(Provided records)
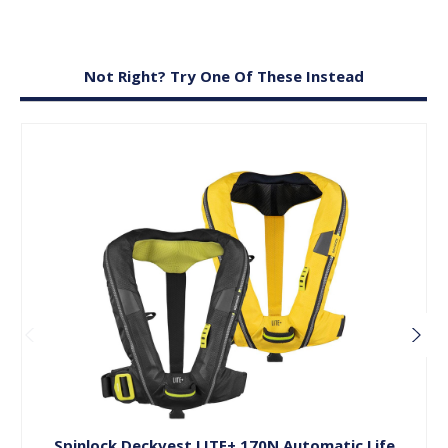
Not Right? Try One Of These Instead
Choose Options
Spinlock Deckvest LITE+ 170N Automatic Life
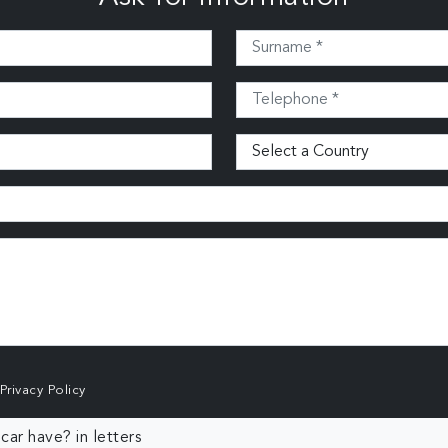
Privacy Policy
ar have? in letters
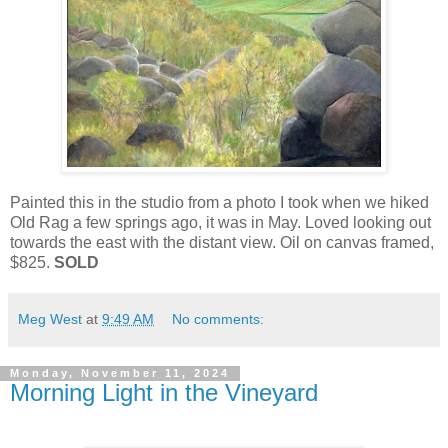
Painted this in the studio from a photo I took when we hiked
Old Rag a few springs ago, it was in May. Loved looking out
towards the east with the distant view. Oil on canvas framed,
$825.
SOLD
Meg West
at
9:49 AM
No comments:
Monday, November 11, 2024
Morning Light in the Vineyard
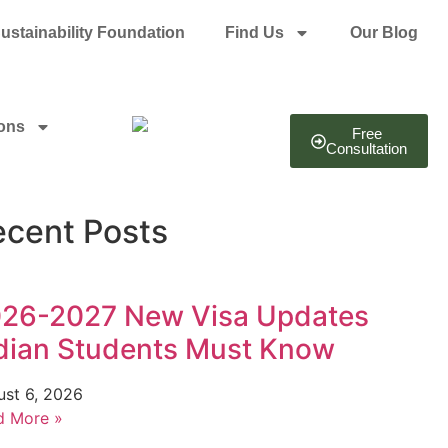
ustainability Foundation
Find Us
Our Blog
ions
Free
Consultation
ecent Posts
26-2027 New Visa Updates
dian Students Must Know
ust 6, 2026
d More »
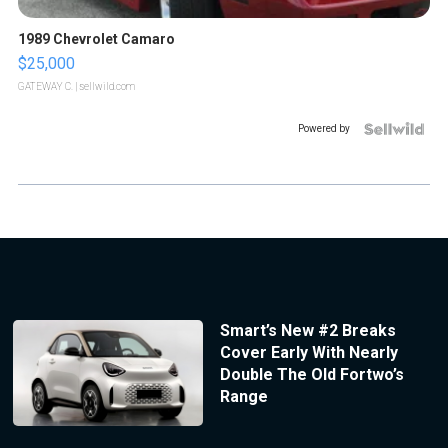
1989 Chevrolet Camaro
$25,000
GATEWAY C.
| sellwild.com
Powered by
Smart’s New #2 Breaks
Cover Early With Nearly
Double The Old Fortwo’s
Range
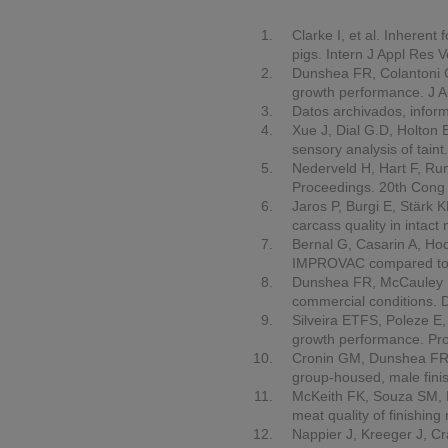
Clarke I, et al. Inherent
pigs.
Intern J Appl Res 
Dunshea FR, Colantoni C
growth performance.
J A
Datos archivados, inform
Xue J, Dial G.D, Holton 
sensory analysis of taint
Nederveld H, Hart F, Run
Proceedings.
20th Cong 
Jaros P, Burgi E, Stärk 
carcass quality in intact
Bernal G, Casarin A, Ho
IMPROVAC compared to s
Dunshea FR, McCauley I, 
commercial conditions. D
Silveira ETFS, Poleze E
growth performance.
Pr
Cronin GM, Dunshea FR, B
group-housed, male fini
McKeith FK, Souza SM, Bo
meat quality of finishin
Nappier J, Kreeger J, Cr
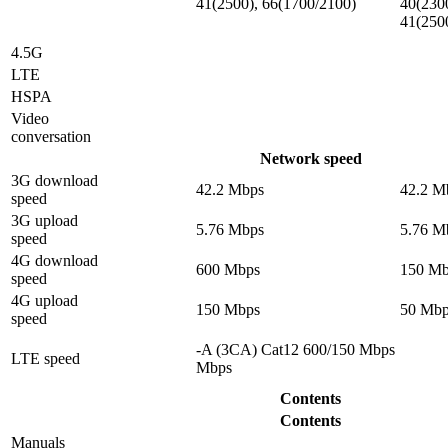
41(2500), 66(1700/2100)
40(230
41(250
4.5G
LTE
HSPA
Video
conversation
Network speed
3G download
42.2 Mbps
42.2 M
speed
3G upload
5.76 Mbps
5.76 M
speed
4G download
600 Mbps
150 Mb
speed
4G upload
150 Mbps
50 Mbp
speed
-A (3CA) Cat12 600/150 Mbps
LTE speed
Mbps
Contents
Contents
Manuals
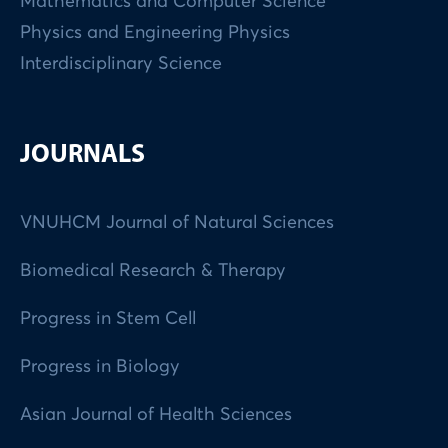
Mathematics and Computer Science
Physics and Engineering Physics
Interdisciplinary Science
JOURNALS
VNUHCM Journal of Natural Sciences
Biomedical Research & Therapy
Progress in Stem Cell
Progress in Biology
Asian Journal of Health Sciences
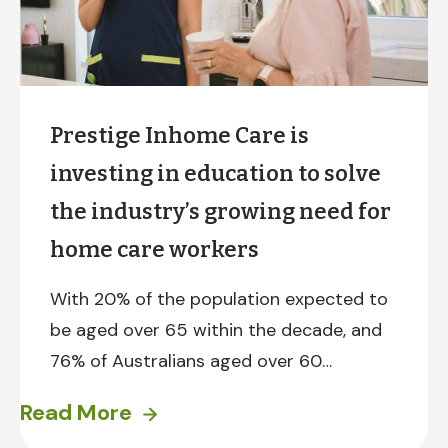
Prestige Inhome Care is
investing in education to solve
the industry’s growing need for
home care workers
With 20% of the population expected to
be aged over 65 within the decade, and
76% of Australians aged over 60
preferring to retire in the comfort of
Read More
their own home, the demand for home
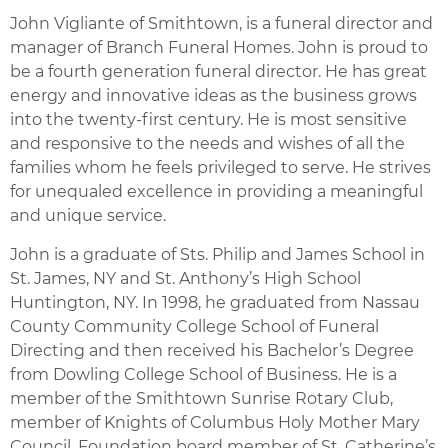
John Vigliante of Smithtown, is a funeral director and
manager of Branch Funeral Homes. John is proud to
be a fourth generation funeral director. He has great
energy and innovative ideas as the business grows
into the twenty-first century. He is most sensitive
and responsive to the needs and wishes of all the
families whom he feels privileged to serve. He strives
for unequaled excellence in providing a meaningful
and unique service.
John is a graduate of Sts. Philip and James School in
St. James, NY and St. Anthony’s High School
Huntington, NY. In 1998, he graduated from Nassau
County Community College School of Funeral
Directing and then received his Bachelor’s Degree
from Dowling College School of Business. He is a
member of the Smithtown Sunrise Rotary Club,
member of Knights of Columbus Holy Mother Mary
Council, Foundation board member of St. Catherine’s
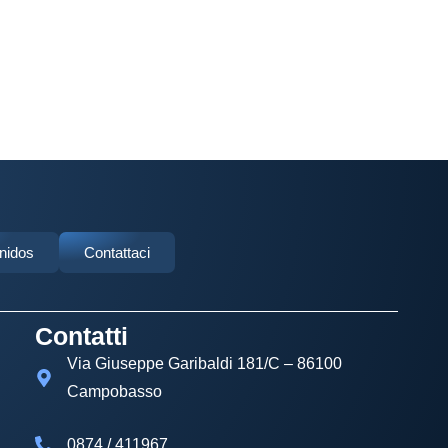
Unidos
Contattaci
Contatti
Via Giuseppe Garibaldi 181/C – 86100
Campobasso
0874 / 411967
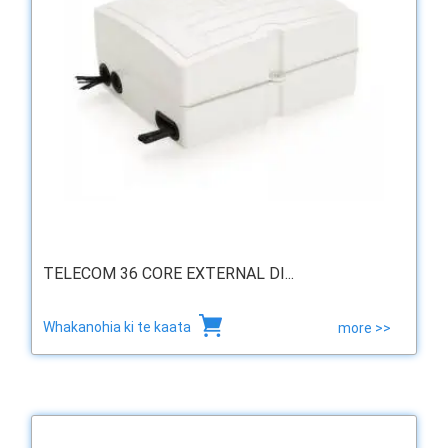
TELECOM 36 CORE EXTERNAL DI...
Whakanohia ki te kaata
more >>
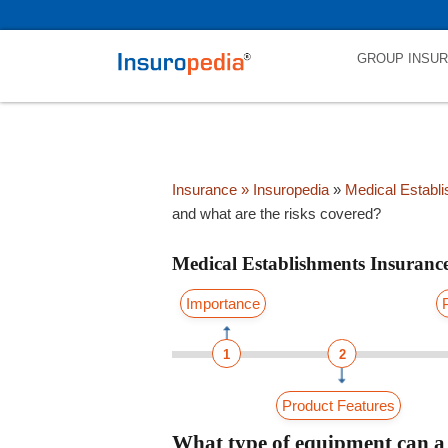
category_page_cat is Medical Establishments Insurance parent_cat_
GROUP INSU
Insurance
» Insuropedia
»
Medical Establ
and what are the risks covered?
Medical Establishments Insuranc
Importance
1
2
Product Features
What type of equipment can a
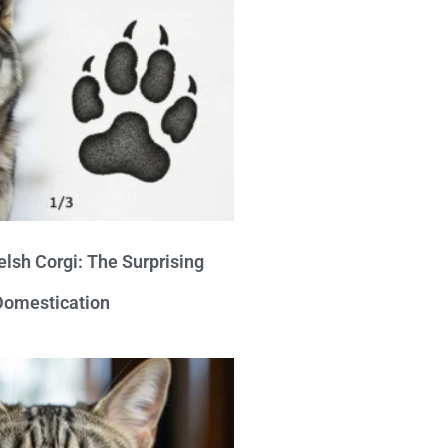
lsh Corgi: The Surprising
 Domestication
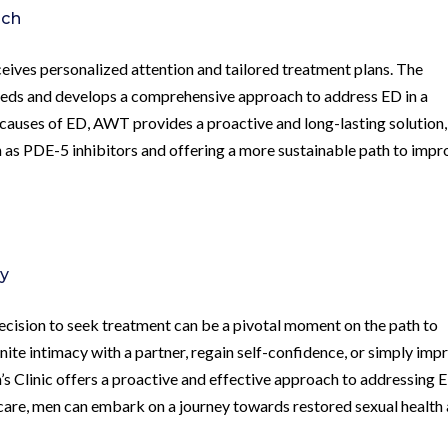
ach
ceives personalized attention and tailored treatment plans. The
eeds and develops a comprehensive approach to address ED in a
 causes of ED, AWT provides a proactive and long-lasting solution,
h as PDE-5 inhibitors and offering a more sustainable path to imp
ry
 decision to seek treatment can be a pivotal moment on the path to
nite intimacy with a partner, regain self-confidence, or simply imp
 Clinic offers a proactive and effective approach to addressing 
 care, men can embark on a journey towards restored sexual health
(End Provided records)
__Instruction__
Reproduce, line for line, the text of every item above. Leave the pictures out.

__Solution__
Not Right? Try One Of These Instead
Choose Options
Spinlock Deckvest LITE+ 170N Automatic Life
Privacy Policy
ar have? in letters
Painted this in the studio from a photo I took when we hiked
Old Rag a few springs ago, it was in May. Loved looking out
towards the east with the distant view. Oil on canvas framed,
$825.
SOLD
Meg West
at
9:49 AM
No comments:
Monday, November 11, 2024
Morning Light in the Vineyard
ustainability Foundation
Find Us
Our Blog
ions
Free
Consultation
ecent Posts
26-2027 New Visa Updates
dian Students Must Know
ust 6, 2026
d More »
1989 Chevrolet Camaro
$25,000
GATEWAY C.
| sellwild.com
Powered by
Smart’s New #2 Breaks
Cover Early With Nearly
Double The Old Fortwo’s
Range
Clarke I, et al. Inherent
pigs.
Intern J Appl Res 
Dunshea FR, Colantoni C
growth performance.
J A
Datos archivados, inform
Xue J, Dial G.D, Holton 
sensory analysis of taint
Nederveld H, Hart F, Run
Proceedings.
20th Cong 
Jaros P, Burgi E, Stärk 
carcass quality in intact
Bernal G, Casarin A, Ho
IMPROVAC compared to s
Dunshea FR, McCauley I, 
commercial conditions. D
Silveira ETFS, Poleze E
growth performance.
Pr
Cronin GM, Dunshea FR, B
group-housed, male fini
McKeith FK, Souza SM, Bo
meat quality of finishin
Nappier J, Kreeger J, Cr
41(2500), 66(1700/2100)
40(230
41(250
4.5G
LTE
HSPA
Video
conversation
Network speed
3G download
42.2 Mbps
42.2 M
speed
3G upload
5.76 Mbps
5.76 M
speed
4G download
600 Mbps
150 Mb
speed
4G upload
150 Mbps
50 Mbp
speed
-A (3CA) Cat12 600/150 Mbps
LTE speed
Mbps
Contents
Contents
Manuals
Mathematics and Computer Science
Physics and Engineering Physics
Interdisciplinary Science
JOURNALS
VNUHCM Journal of Natural Sciences
Biomedical Research & Therapy
Progress in Stem Cell
Progress in Biology
Asian Journal of Health Sciences
Prestige Inhome Care is
investing in education to solve
the industry’s growing need for
home care workers
With 20% of the population expected to
be aged over 65 within the decade, and
76% of Australians aged over 60
preferring to retire in the comfort of
Read More
their own home, the demand for home
John Vigliante of Smithtown, is a funeral director and
manager of Branch Funeral Homes. John is proud to
be a fourth generation funeral director. He has great
energy and innovative ideas as the business grows
into the twenty-first century. He is most sensitive
and responsive to the needs and wishes of all the
families whom he feels privileged to serve. He strives
for unequaled excellence in providing a meaningful
and unique service.
John is a graduate of Sts. Philip and James School in
St. James, NY and St. Anthony’s High School
Huntington, NY. In 1998, he graduated from Nassau
County Community College School of Funeral
Directing and then received his Bachelor’s Degree
from Dowling College School of Business. He is a
member of the Smithtown Sunrise Rotary Club,
member of Knights of Columbus Holy Mother Mary
Council, Foundation board member of St. Catherine’s
Unidos
Contattaci
Contatti
Via Giuseppe Garibaldi 181/C – 86100
Campobasso
0874 / 411967
TELECOM 36 CORE EXTERNAL DI...
Whakanohia ki te kaata
more >>
category_page_cat is Medical Establishments Insurance parent_cat_
GROUP INSU
Insurance
» Insuropedia
»
Medical Establ
and what are the risks covered?
Medical Establishments Insuranc
Importance
1
2
Product Features
What type of equipment can a
lsh Corgi: The Surprising
 Domestication
ach
ceives personalized attention and tailored treatment plans. The
eeds and develops a comprehensive approach to address ED in a
 causes of ED, AWT provides a proactive and long-lasting solution,
h as PDE-5 inhibitors and offering a more sustainable path to imp
ry
 decision to seek treatment can be a pivotal moment on the path to
nite intimacy with a partner, regain self-confidence, or simply imp
 Clinic offers a proactive and effective approach to addressing 
 care, men can embark on a journey towards restored sexual health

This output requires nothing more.